Bu durumun sorumlusu kim? Ben miyim? Hayır. Babam? Diğerleri beni, hissettiklerimi fark etmediler, edemediler belki. Ama o, her şeyin farkındaydı. Ben hiç olmadım onun için. Olmamalıydım…
Varlığımın da yokluğumun da kimsenin umurunda olmadığını anladığım an yokmuşum gibi davranmaya başladım. Ama artık varım. BEN VARIM!
12.05.1997
Yirmi üç yıl önce var olmaya çalışan ben…

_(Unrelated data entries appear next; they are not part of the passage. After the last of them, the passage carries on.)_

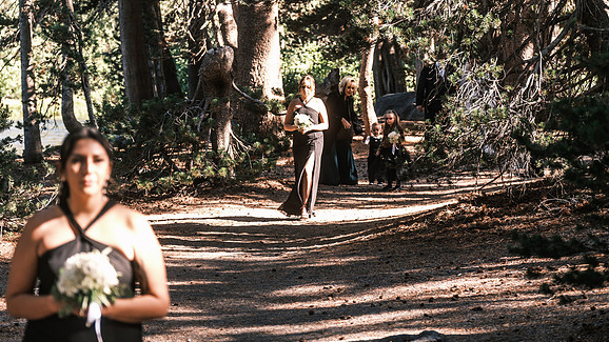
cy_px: 159
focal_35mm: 122
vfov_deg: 9.9
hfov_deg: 17.6
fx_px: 1970
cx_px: 304
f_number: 2.8
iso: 400
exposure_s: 1/250
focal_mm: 77.3
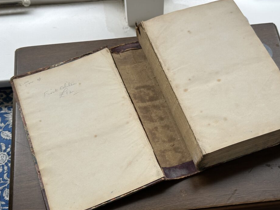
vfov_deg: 27.5
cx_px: 151
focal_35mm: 53
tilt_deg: -59.6
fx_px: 429
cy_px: 113
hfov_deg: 36.1
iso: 50
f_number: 1.78
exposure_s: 1/205
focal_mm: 6.86
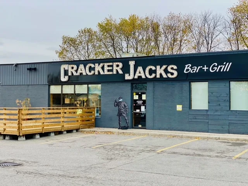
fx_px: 373
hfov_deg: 36.8
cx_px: 124
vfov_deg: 28.0
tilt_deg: +1.0
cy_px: 93
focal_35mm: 52
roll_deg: -1.1
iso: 20
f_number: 2
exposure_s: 1/424
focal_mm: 6
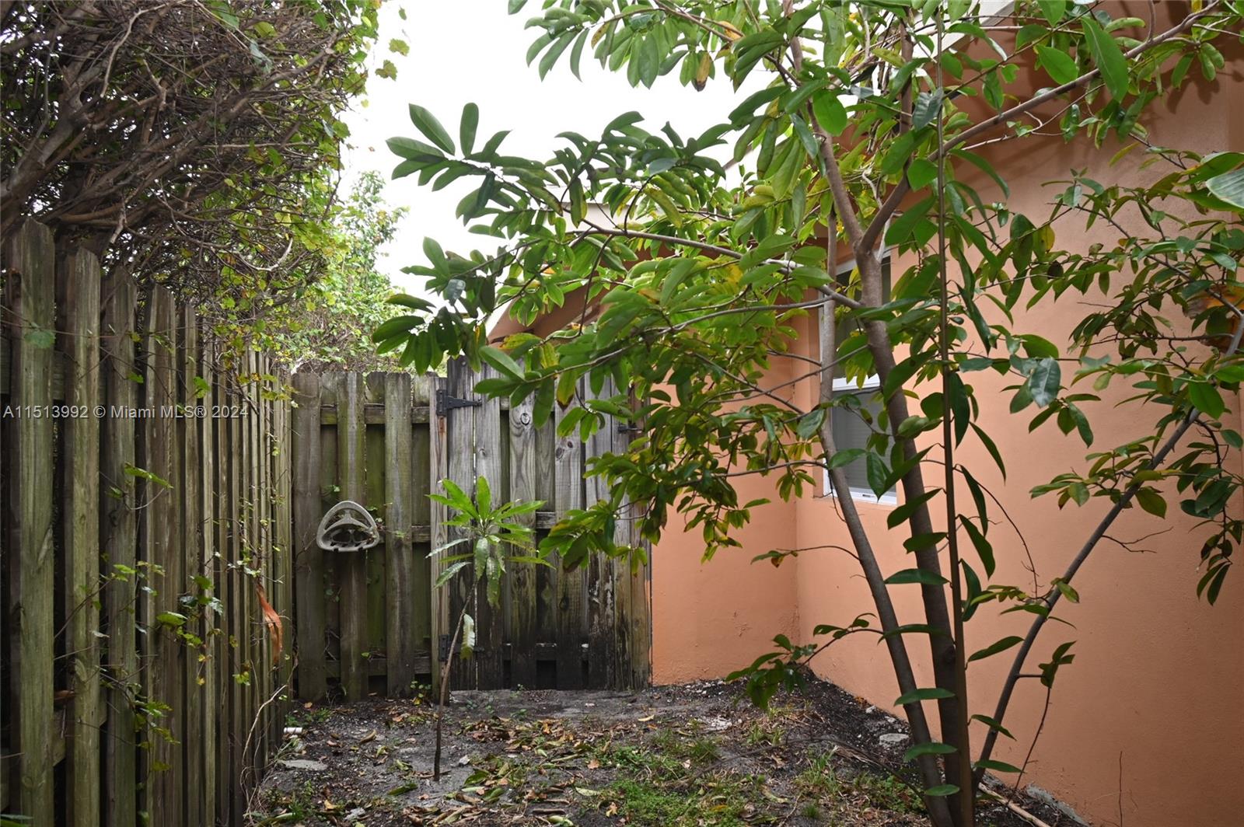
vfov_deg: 46.3
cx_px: 622
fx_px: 967
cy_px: 414
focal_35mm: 28
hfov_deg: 65.5
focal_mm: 19
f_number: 5.6
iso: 250
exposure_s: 1/60
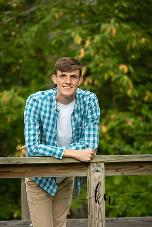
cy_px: 114
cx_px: 76
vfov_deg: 10.3
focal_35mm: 200
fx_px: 1267
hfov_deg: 6.9
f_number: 3.5
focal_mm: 200
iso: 640
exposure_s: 1/200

Sayfaları çevirmeye devam ettim. Başkasının hikâyesini okur gibi hissediyordum. Başım döndü, tabureden kalkıp yere oturdum, kutuyu yanıma çektim, sırtımı da duvara yasladım. Sayfaları çevirmeye devam ettim. İki üç gün arayla devam ediyordu günlük. Çevirdim, çevirdim…
Üstünde “1982-1983” yazan turuncu kaplı günlüğü aldım elime. Çocukluğum diyerek rastgele bir sayfa açtım.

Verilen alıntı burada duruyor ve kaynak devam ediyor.